I held in tears, shut myself in a small room, holding a pen but do not know how to write, only feel full of grievances have no place to say, can not help but "oooh, oooh, oooh," cried ......
aggrieved by the tears of the essay the third
Alas, the time is not the end of the world, and I am not sure how to write. The first time I saw the movie, I was so happy to see you, and I was so happy to see you.
After school, I jumped to go home, and as soon as I entered the door, I saw my father sitting beside the table with a sullen face. "Come here." I looked and thought something was wrong. Yikes! I really didn't expect Dad to use such a low . . voice calling me. That's when my face turned green and my heart thumped.
I walked slowly to my dad, "Dad, you called me?" After saying that, and secretly glanced at Dad. Only to see dad tightly frowned, two eyes fiercely glaring at me.
At this time I . Goosebumps rose all over my body, and I shivered straight away. I hurriedly lowered my head, and it looked like Dad was going to lecture me.
"Let me ask you, where did you get my iPad?" Oh my God, Dad actually said that I took the iPad , this is really a great injustice. I didn't know what to do, I just stood there dumbfounded. "Where did you get it?" Dad saw that I didn't answer and slapped the table hard. This paralyzed me. "No ...... no ...... I didn't take it ......" My voice got a little shaky, and I swallowed my words.
"You said, you did not take who took it? Say ah!" Dad this time can be more fire. See dad like this, I lied is I took it, but that iPad thousands of dollars, how do I do? I didn't take it.
"How do I ......" I just wanted to argue, but the words did not finish the two slaps. I'm sorry! Never know what is crying I actually ran to the bed and cried, tears wet the pillowcase. But who can say my grievances?
Dad! I hope that in the future, you will check everything before you get angry, okay?
aggrieved tears essay fourthEach of us must have shed many tears in life, tears of joy, tears of sadness, tears of remorse ...... and the deepest impression left on me is still in the second grade when the math class shed tears.
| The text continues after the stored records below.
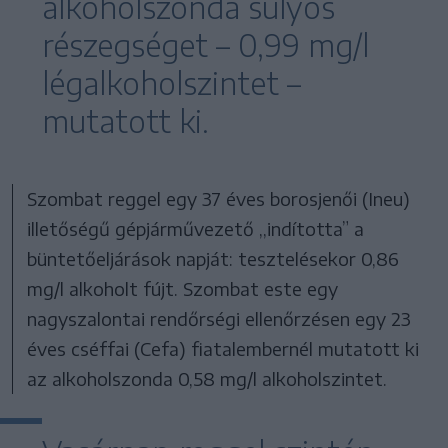
alkoholszonda súlyos
részegséget – 0,99 mg/l
légalkoholszintet –
mutatott ki.
Szombat reggel egy 37 éves borosjenői (Ineu)
illetőségű gépjárművezető ,,indította” a
büntetőeljárások napját: tesztelésekor 0,86
mg/l alkoholt fújt. Szombat este egy
nagyszalontai rendőrségi ellenőrzésen egy 23
éves cséffai (Cefa) fiatalembernél mutatott ki
az alkoholszonda 0,58 mg/l alkoholszintet.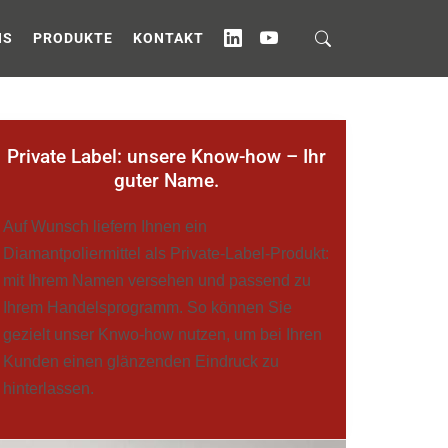
ubehör
NS
PRODUKTE
KONTAKT
IN
YT
Private Label: unsere Know-how – Ihr
guter Name.
Auf Wunsch liefern Ihnen ein
Diamantpoliermittel als Private-Label-Produkt:
mit Ihrem Namen versehen und passend zu
Ihrem Handelsprogramm. So können Sie
gezielt unser Knwo-how nutzen, um bei Ihren
Kunden einen glänzenden Eindruck zu
hinterlassen.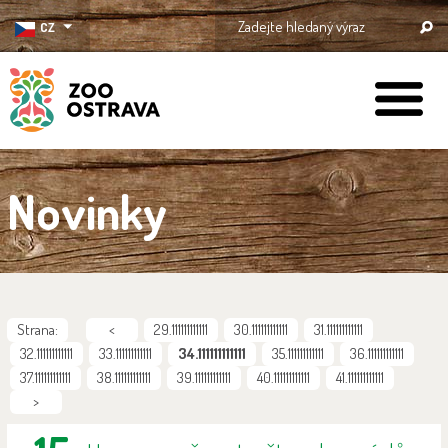
CZ
ZOO Ostrava
Novinky
Strana:
<
29.111111111111
30.111111111111
31.111111111111
32.111111111111
33.111111111111
34.111111111111
35.111111111111
36.111111111111
37.111111111111
38.111111111111
39.111111111111
40.111111111111
41.111111111111
>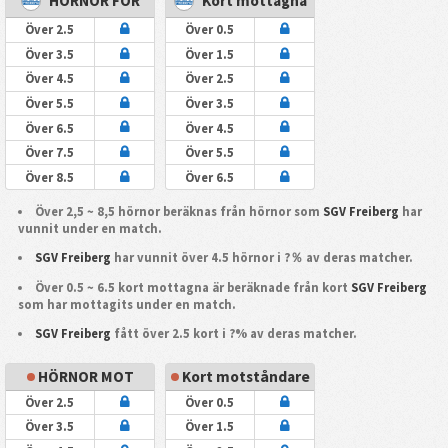
HÖRNOR FÖR
Kort mottagna
Över 2.5
Över 0.5
Över 3.5
Över 1.5
Över 4.5
Över 2.5
Över 5.5
Över 3.5
Över 6.5
Över 4.5
Över 7.5
Över 5.5
Över 8.5
Över 6.5
Över 2,5 ~ 8,5 hörnor beräknas från hörnor som
SGV Freiberg
har
vunnit under en match.
SGV Freiberg
har vunnit över 4.5 hörnor i ?％ av deras matcher.
Över 0.5 ~ 6.5 kort mottagna är beräknade från kort
SGV Freiberg
som har mottagits under en match.
SGV Freiberg
fått över 2.5 kort i ?% av deras matcher.
HÖRNOR MOT
Kort motståndare
Över 2.5
Över 0.5
Över 3.5
Över 1.5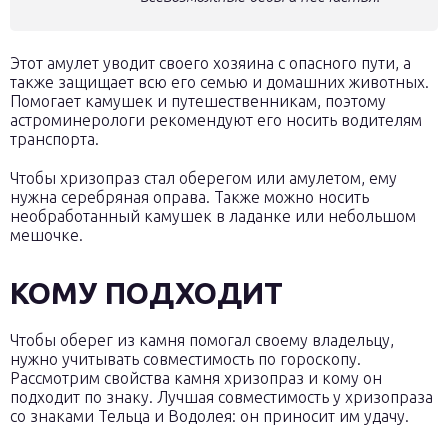
Этот амулет уводит своего хозяина с опасного пути, а
также защищает всю его семью и домашних животных.
Помогает камушек и путешественникам, поэтому
астроминерологи рекомендуют его носить водителям
транспорта.
Чтобы хризопраз стал оберегом или амулетом, ему
нужна серебряная оправа. Также можно носить
необработанный камушек в ладанке или небольшом
мешочке.
КОМУ ПОДХОДИТ
Чтобы оберег из камня помогал своему владельцу,
нужно учитывать совместимость по гороскопу.
Рассмотрим свойства камня хризопраз и кому он
подходит по знаку. Лучшая совместимость у хризопраза
со знаками Тельца и Водолея: он приносит им удачу.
That morning, we were in the classroom, the teacher was on the podium to talk about our math homework. I was listening and playing, but at the same time I was listening to the teacher and knew which problem she was talking about. The teacher saw that I was playing, so she ordered me to get up and answer the question, and I told the answer to the question, which the teacher didn't hear because I was talking too quietly and the classroom was a bit chaotic. The teacher thought I didn't hear, but I didn't say it again because I thought the teacher heard me. As a result, after a while, I realized that the teacher did not hear me answer the question, I was about to say it again, but it was too late, the teacher called a few other students to answer, but they did not listen to the class, do not know which question to say, and then a student said the answer, the teacher praised that student, criticized a few of us, and hit me, I shed tears of aggression, the teacher saw me crying, so he told me to sit down. The teacher saw me crying and told me to sit down. Only the teacher and my classmates knew about this incident, and I didn't tell another person about it. This incident in the past two years, I think everyone should have forgotten, but this incident I y remember it in my heart.
Whenever I think of this incident, I want to cry, I am so wronged! I always wanted to say to the teacher: "Teacher, you have wronged me!"